Надо было, вероятно, осторожно постучать в дверь карцера и униженно, льстиво просить прощения и милости, назвать Селима. Но этого сделать я не мог… Мне показалось, что я бесконечно долго простоял в проходе, прислонившись к двери и смутно ожидая, что за мной придут. Не может быть, неправда, что бы это было всерьез: припугнули, и все… Но никто не приходил, и я достоял до того, что вовсе окоченел. Сделалось невмоготу шевельнуться. И меня охватил подлинный ужас.

Превозмогая стылость во всем теле, я стал карабкаться на верхние нары, чтобы достать до решетки окна. Еще когда дежурный отворял дверь, там в луче света из коридора блеснула висевшая на ней проволока. Но послужить мне она не могла. Пальцы оказались слишком слабыми, чтобы ее разогнуть и тем более соорудить из нее петлю: проволока была толстой и упругой. Изо всех сил, придаваемых отчаянием, я старался ее отмотать. В ту минуту мне казалось легче повеситься, чем медленно замерзать.

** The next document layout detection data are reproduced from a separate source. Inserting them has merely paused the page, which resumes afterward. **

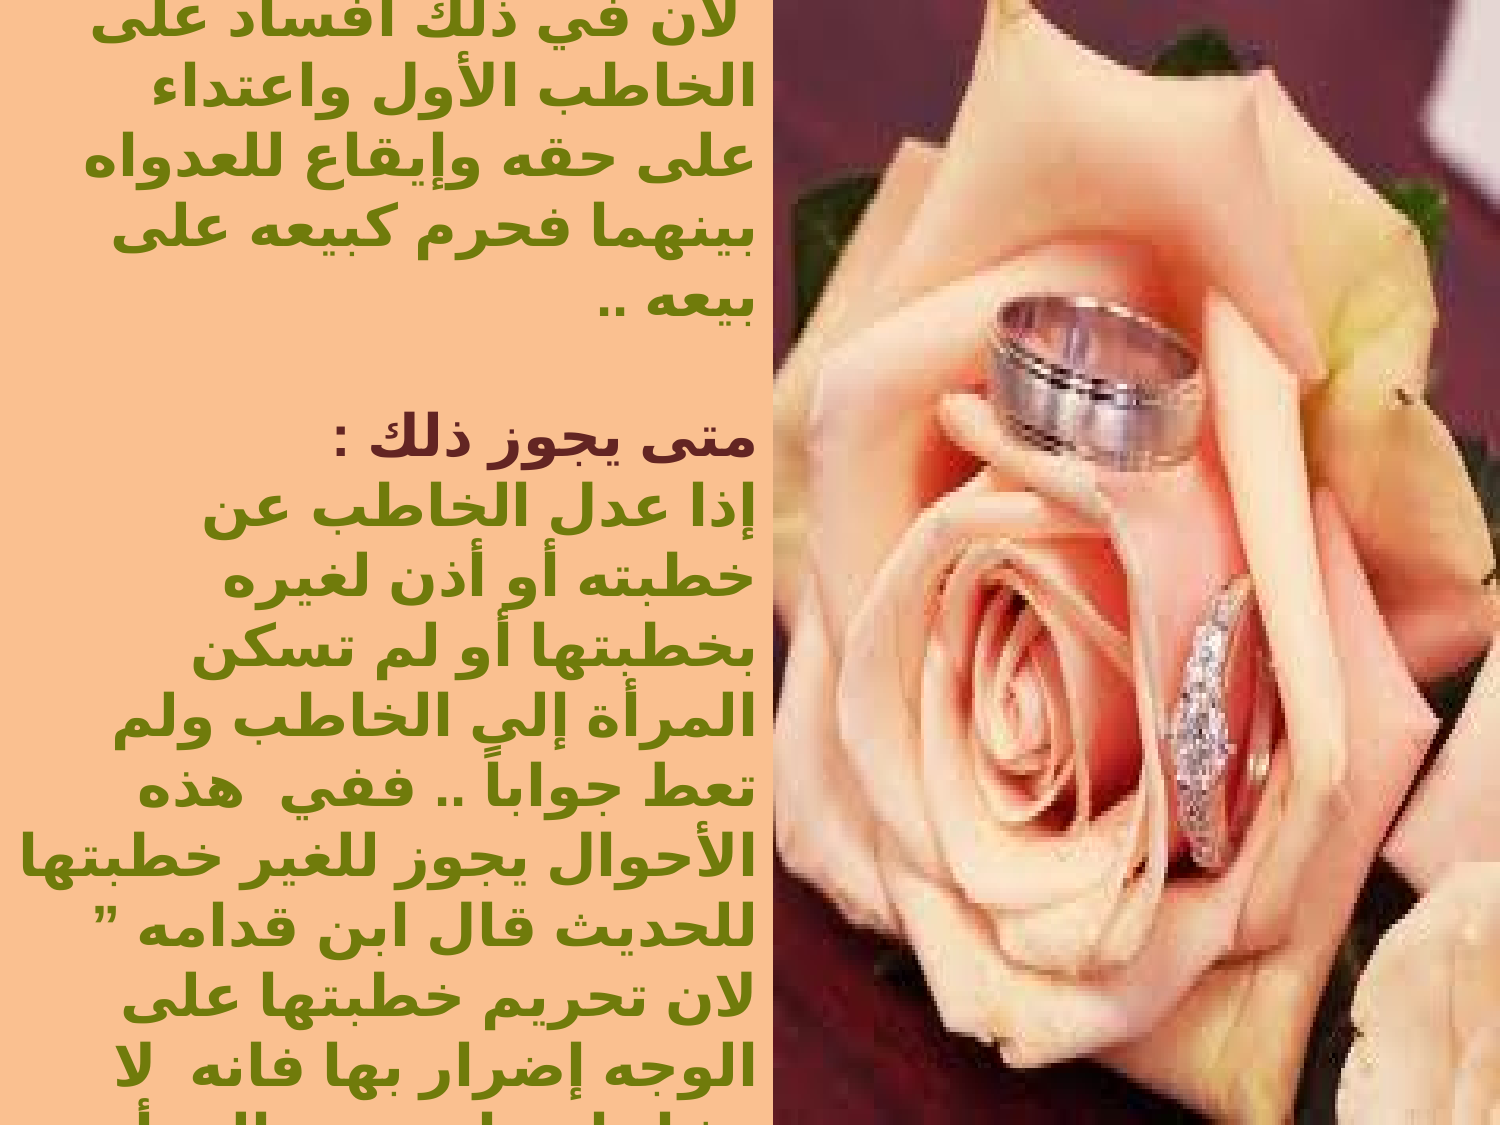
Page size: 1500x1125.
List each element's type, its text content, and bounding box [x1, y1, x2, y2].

picture [773, 0, 1500, 1125]
text_box ز) المرأة المخطوبه للغير إن أجيب : فلا تحل خطبتها .. لماذا؟ لأن في ذلك أفساد على الخاطب الأول واعتداء على حقه وإيقاع للعدواه بينهما فحرم كبيعه على بيعه .. متى يجوز ذلك : إذا عدل الخاطب عن خطبته أو أذن لغيره بخطبتها أو لم تسكن المرأة إلى الخاطب ولم تعط جواباً .. ففي هذه الأحوال يجوز للغير خطبتها للحديث قال ابن قدامه ” لان تحريم خطبتها على الوجه إضرار بها فانه لا يشاء احد إن يمنع المرأة النكاح إلا منعها بخطبته إياها ”.. [0, 0, 771, 1125]
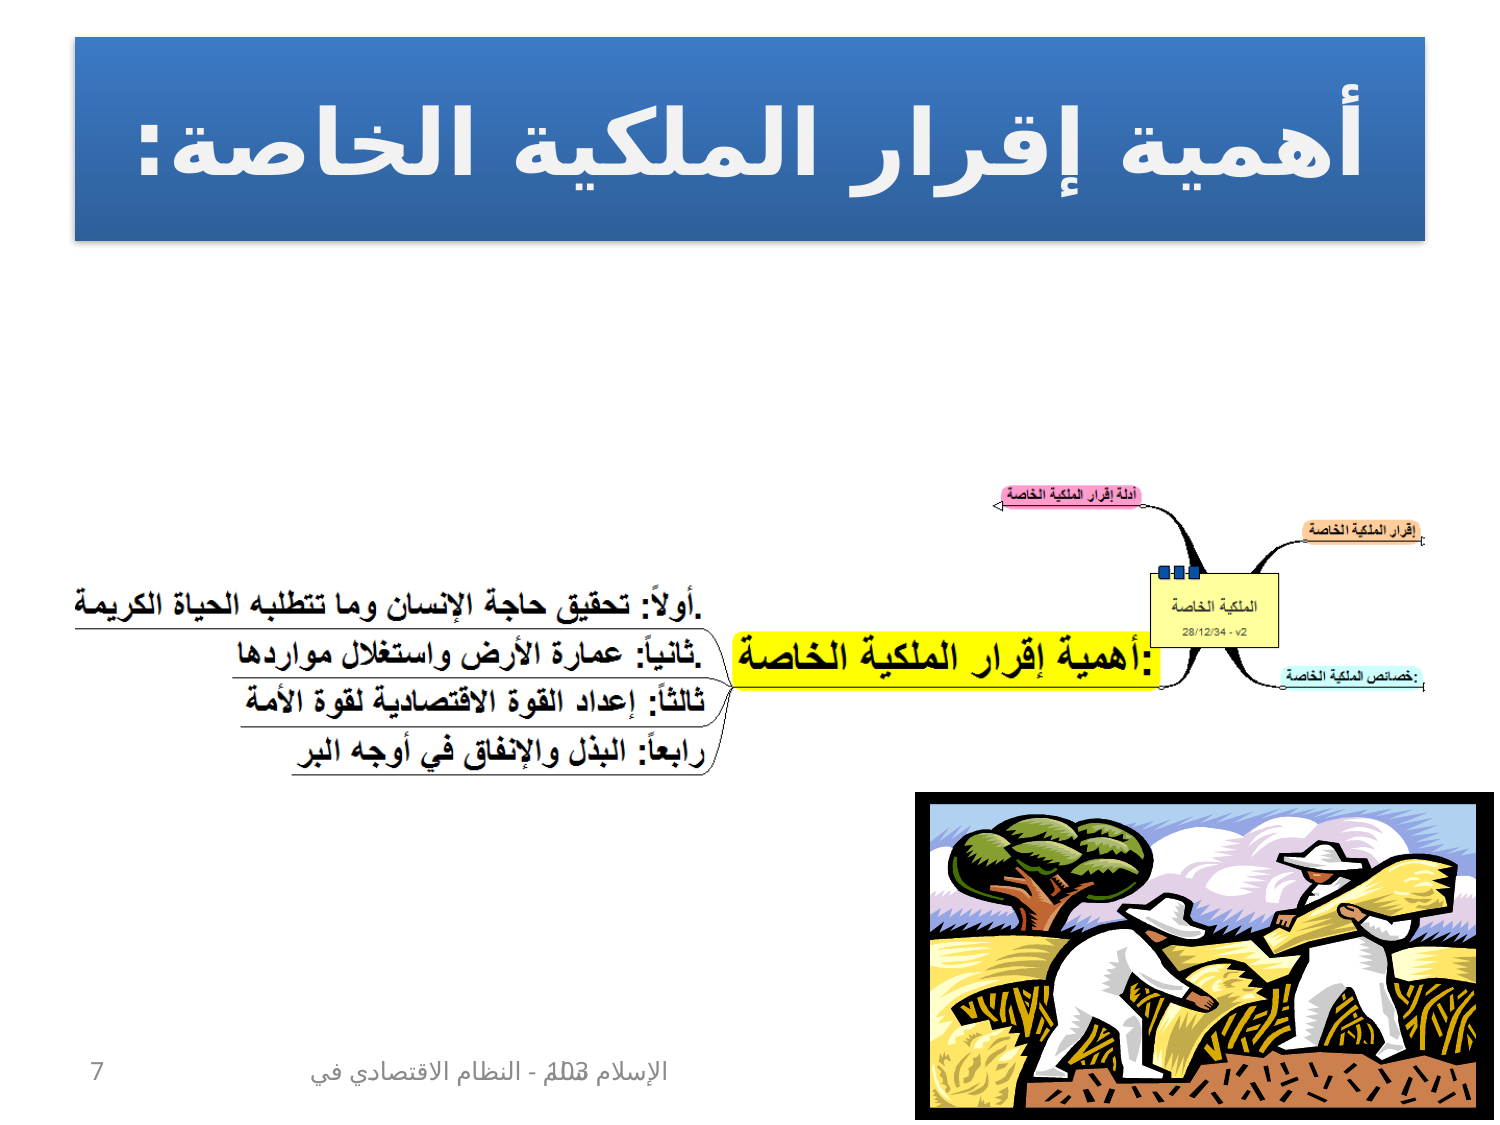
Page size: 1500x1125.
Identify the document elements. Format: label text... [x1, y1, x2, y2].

title أهمية إقرار الملكية الخاصة: [75, 37, 1425, 241]
slide_number 7 [75, 1042, 425, 1103]
picture [74, 262, 1500, 1125]
footer 103 سلم - النظام الاقتصادي في الإسلام [512, 1042, 909, 1103]
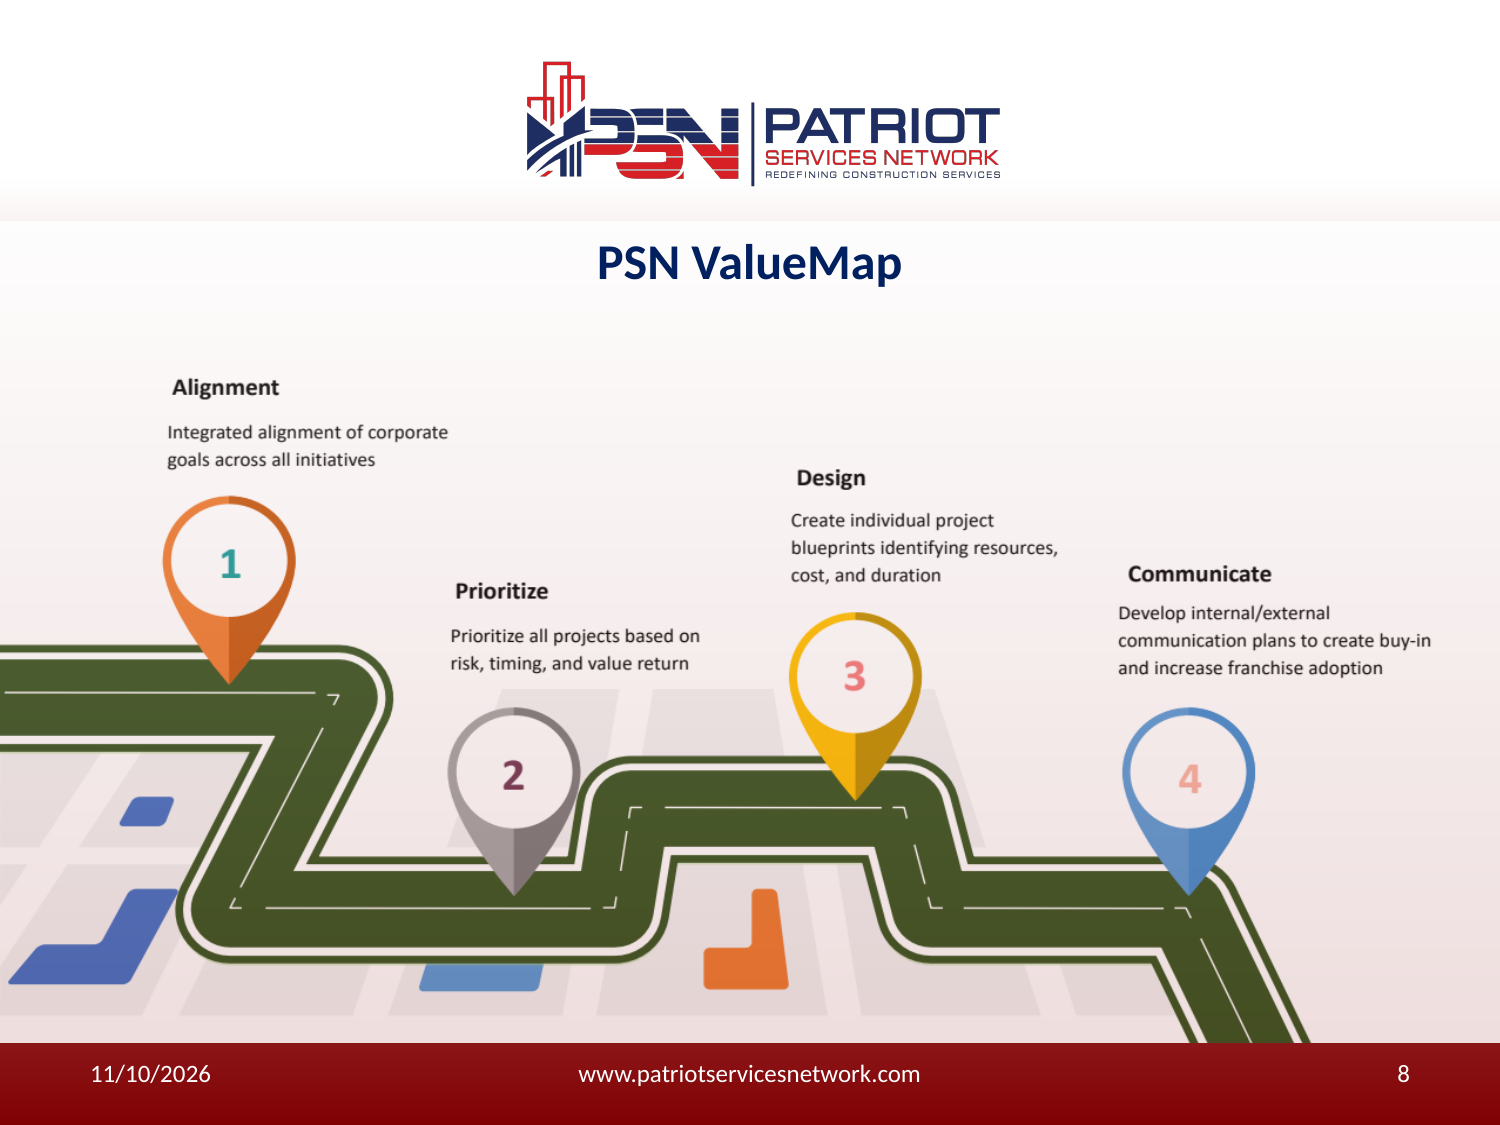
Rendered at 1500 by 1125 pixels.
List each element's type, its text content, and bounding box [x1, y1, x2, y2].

footer www.patriotservicesnetwork.com [512, 1052, 988, 1103]
slide_number 8 [1074, 1052, 1425, 1103]
picture [0, 0, 1500, 1043]
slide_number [75, 1052, 425, 1103]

И все-таки надо было что-то предпринимать. Я вспомнил своих зябких пойнтеров — как они в холод свертываются калачиком и, уткнув морду в брюхо, греются собственным дыханием. Забравшись на верхние нары — все-таки дальше от стылого пола, — я заставил себя окостеневшими пальцами расстегнуть телогрейку и снял ее. Потом встал на колени и согнулся так, что почти достал их головой; телогрейкой покрыл спину, растянув полы ее от ступней до затылка. Свисавшими рукавами кое-как ухитился с боков. Потом лбом оперся о скрещенные руки и засунул пальцы под мышки; в таком положении кровь приливала к голове, и это слегка оглушало. Я затих и стал ждать. Чего?